Everybody’s doing it! As you drive past and look down from the road you see a faint line of people wading out to sea. How can we explain this eccentric behaviour? Is it that well-known propensity of the English holidaymaker, whenever they see a queue, to join it? I don’t think so. I guess it’s tradition; if you’re visiting the fishing village of Gumusluk, then you have to wade out to Rabbit Island. It’s just a given.
You start your journey from the end of line of restaurants a little further around the harbour from the brown tables of the Çay Bar (next to the jetty). There’s a white marble plinth and carving which look towards the small islet, which forms the left shoulder into the bay.

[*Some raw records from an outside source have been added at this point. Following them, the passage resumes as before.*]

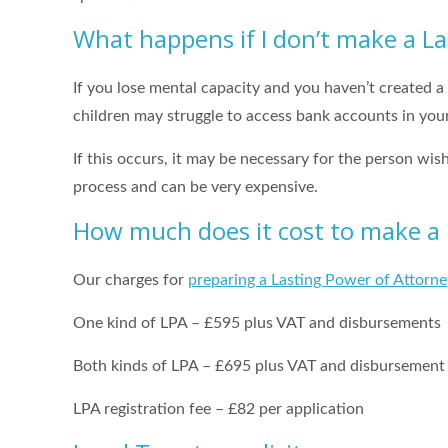
What happens if I don’t make a L
If you lose mental capacity and you haven’t created a
children may struggle to access bank accounts in your
If this occurs, it may be necessary for the person wis
process and can be very expensive.
How much does it cost to make a 
Our charges for
preparing a Lasting Power of Attorne
One kind of LPA – £595 plus VAT and disbursements
Both kinds of LPA – £695 plus VAT and disbursement
LPA registration fee – £82 per application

The water is shallow, only riding up to the knees at its deepest point. The walk can be a little uncomfortable without appropriate footwear; the pebbles are troublesome underfoot. For those who are staying at Gumusluk Villa there are a couple of pairs of ‘jelly’ shoes (sizes 6 and 8) which you can use; they are stored in or by the hall cupboard – although they do have a seasonal tendency to migrate into the utility / washing machine room.

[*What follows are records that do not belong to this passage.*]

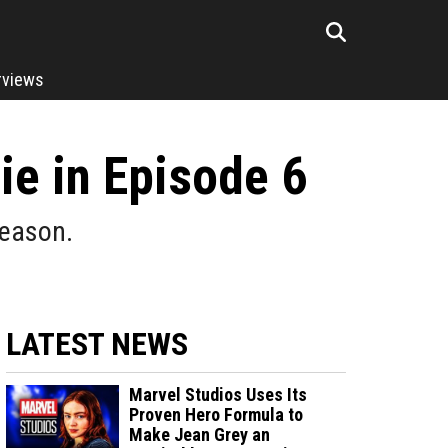
rviews
e in Episode 6
reason.
LATEST NEWS
Marvel Studios Uses Its
Proven Hero Formula to
Make Jean Grey an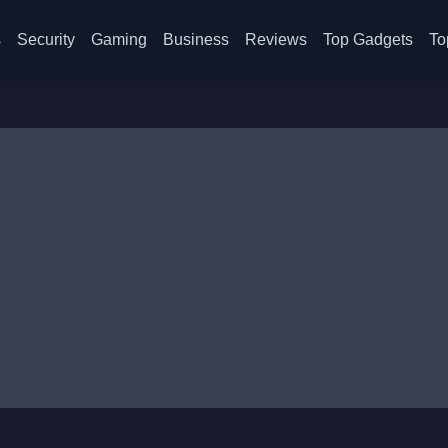
s
Security
Gaming
Business
Reviews
Top Gadgets
To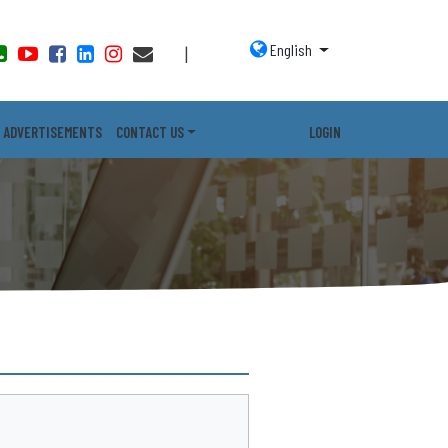
English
|
ADVERTISEMENTS
CONTACT US
LOGIN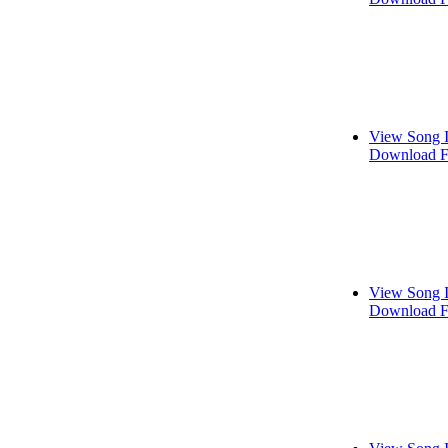
View Song 
Download F
View Song 
Download F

Next to the pebbled underwater trail, on your left as you wade out, you can clearly see the smooth surface of an ancient road. This once led from the fortified island to one of the gates of Myndos (the ancient city which stood on this site some two thousand years ago). Do not be tempted to try and walk along this road – it is very slippery.
There are good views and spectacular sunsets from the lookout point at the top of the island. You can also see some of the ruins of ancient fortifications, both on the island and in the sea beside it. (2012 : Unfortunately you can no longer climb up Rabbit Island as excavation work is going on.)
As for the rabbits, there are a number of them of various shapes, colours and sizes; from large mottled brown to scruffy albino white. Generally the rabbits hide from the tourists during the day; but they can be seen at sunset when the visitors are few.